Thursday is a busy day for fundamental data, as though the whole day data will be pouring in. First of all the EU Current Account for June will be released at 8:00 GMT, and the data will be available as seasonally adjusted and non-adjusted. Afterwards, at 9:00 GMT EU CPI data for July will be out, and it will be published on a month-to-month and yearly basis. At 11:30 information on the European Central Bank will be available, as ECB Monetary Policy Accounts will be published at that time. In the second half of the day, data from the US will indicate at the strength of the US Dollar, as US Initial Jobless Claims will be out at 12:30. At the same time Philly Fed Manufacturing index for August will be out, and it is forecasted to be a 1.2. At 14:00 GMT the FOMC member Dudely will give a speech, and the US Leading Indicators for July will be published.

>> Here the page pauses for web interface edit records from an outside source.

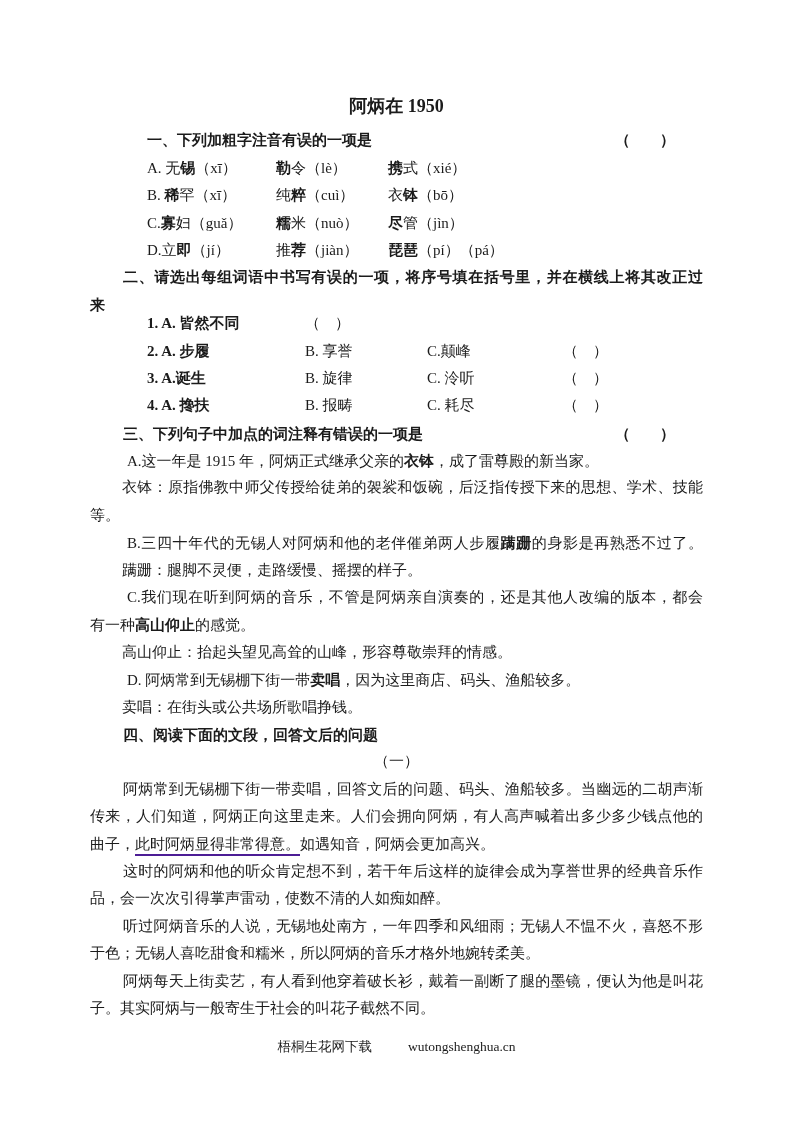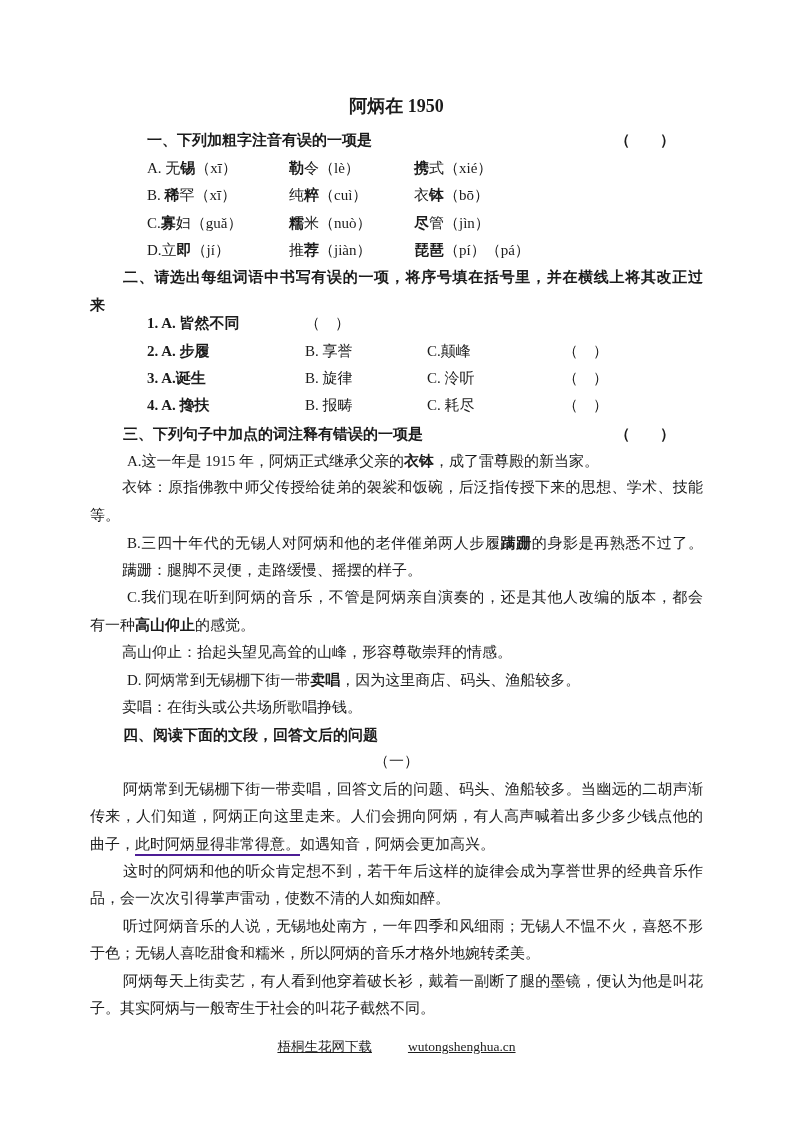"A. 无锡（xī）" .s1row { gap: 13px -> none }
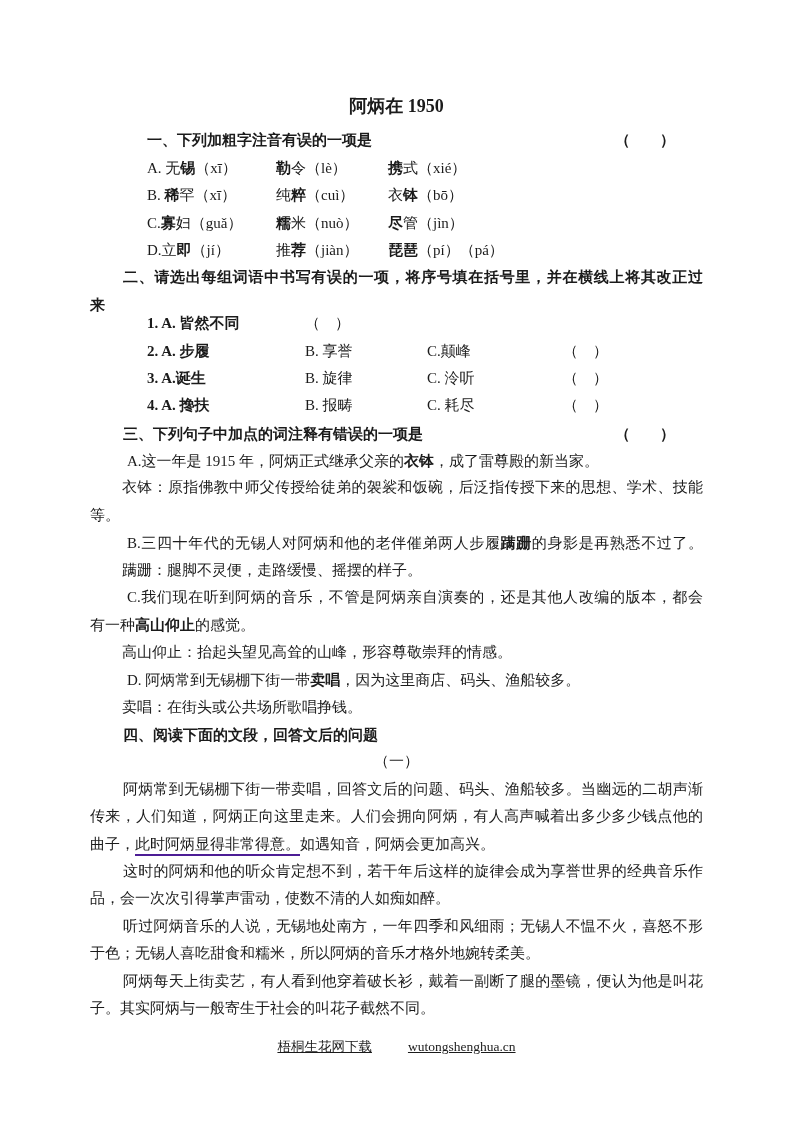"梧桐生花网下载" .footer { text-decoration: underline -> none }
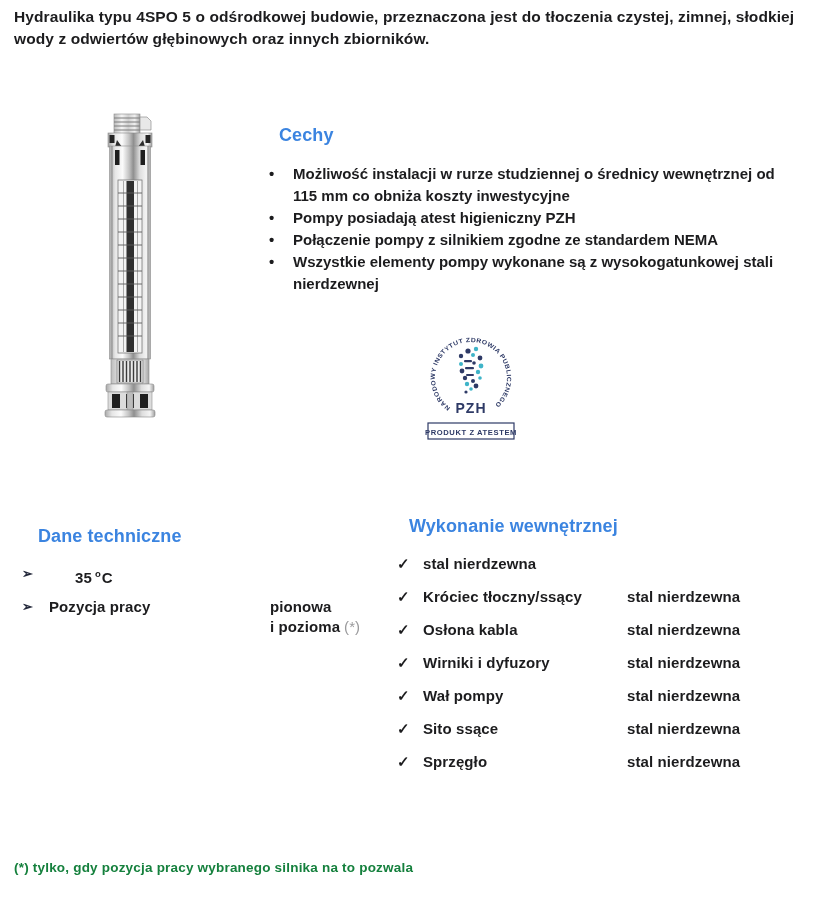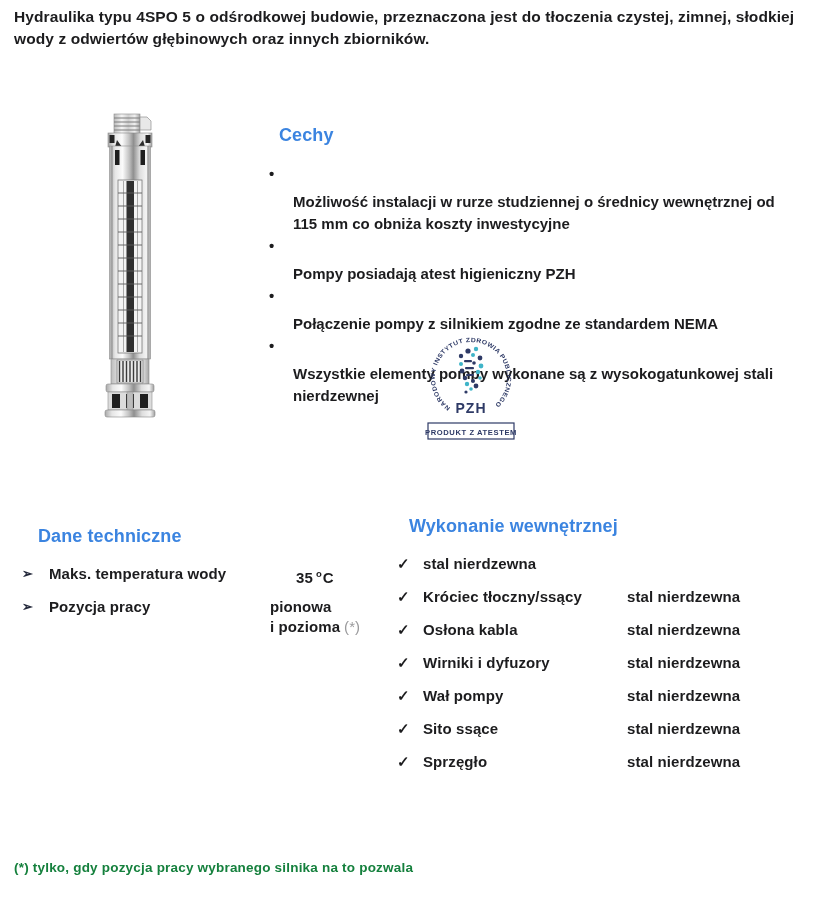"Możliwość instalacji w rurze studziennej" .cechy .ftext { margin-top: 28px -> none }
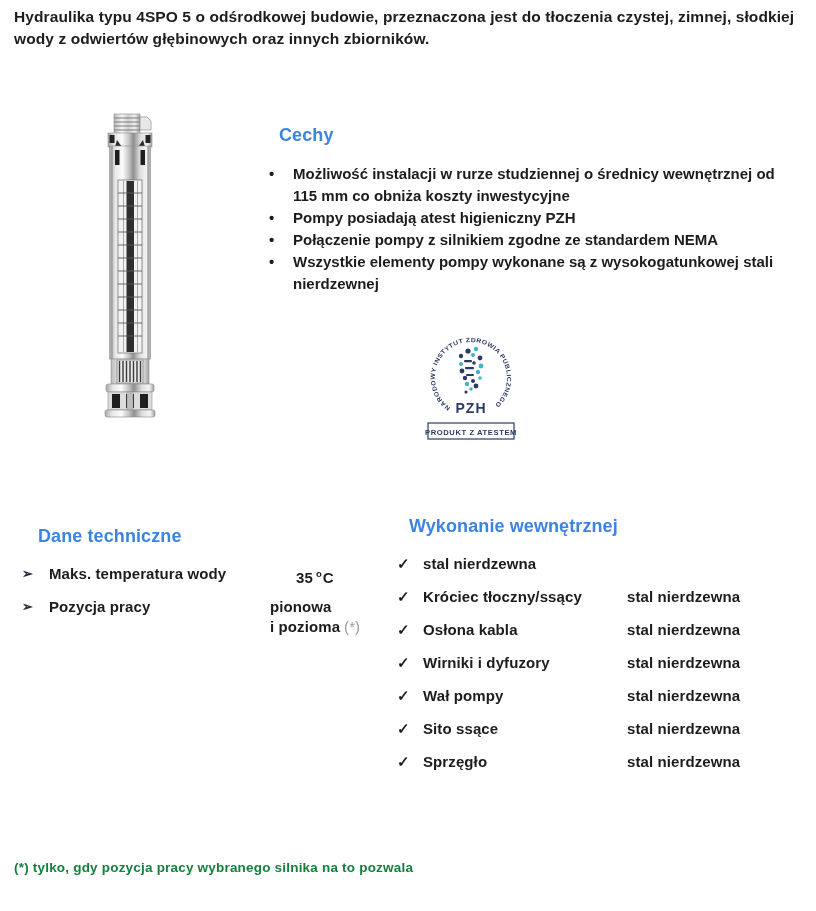"Maks. temperatura wody" span.slabel { html: <span>Maks. temperatura wody</span> -> none }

EUR/USD slows down the surge on Thursday

Daily chart: The common European currency is slowing down its appreciation against the US Dollar, as the currency exchange rate reached the second weekly resistance line at 1.1302. However, the rate has not been stopped by the resistance, as the pair had not only been more volatile to the upside up to the level of 1.1329, but also it traded at 1.1305 by 5:00 GMT. Due to this and other factors, it is most likely that the rate will move north to the second monthly resistance at 1.1353 during this week. However, it is possible, that it retreats to the monthly R1 at 1.1263 before the surge continues.

Daily chart
© Dukascopy Bank SA

Hourly chart: On the hourly chart it can be seen that the Euro depreciated against the US Dollar, as the rate started falling at 2:00 GMT on Wednesday and fell to the combined support cluster of the 20-hour SMA at 1.1266 and monthly R1 at 1.1263. The pair bounced between the support cluster and the upper Bollinger band around 1.1280, until at 18:00 GMT it became highly volatile between the levels of 1.1241 and 1.1316. Afterwards the currency exchange rate surged to the pattern's upper trend line at 1.1325 by 1:00 GMT and bounced off it, retreating to the second weekly resistance at 1.1302 by 2:00 GMT, above which it has been fluctuating since then.

Hourly chart
© Dukascopy Bank SA


SWFX sentiment unchanged on Thursday

Traders have not changed their opinion on the pair, as 61% of open positions remained short on Thursday morning. In the meantime, pending orders are 56% bearish.

OANDA trader bearish sentiment has decreased compared to Wednesday's 62.44%, as, at the moment, 61.75% of OANDA open positions are short. In addition, SAXO Bank clients have also decreased their bearish stance, as their open short positions are now at 68.23% compared to 70.22% of last trading session.

Spreads (avg,pip) / Trading volume / Volatility



Average forecast says EUR/USD will trade at 1.10 in November

Meanwhile, traders, who were asked regarding their longer-term views on EUR/USD between July 18 and August 18 expect, on average, the currency pair around 1.10 by the end of October. Though 49% (-3%) of participants believe the exchange rate will be generally below 1.10 in ninety days, with 28% (-1%) alone seeing it below 1.06. Alongside, 38% of those surveyed reckon the price will trade in the range between 1.11 and 1.18 on October 30.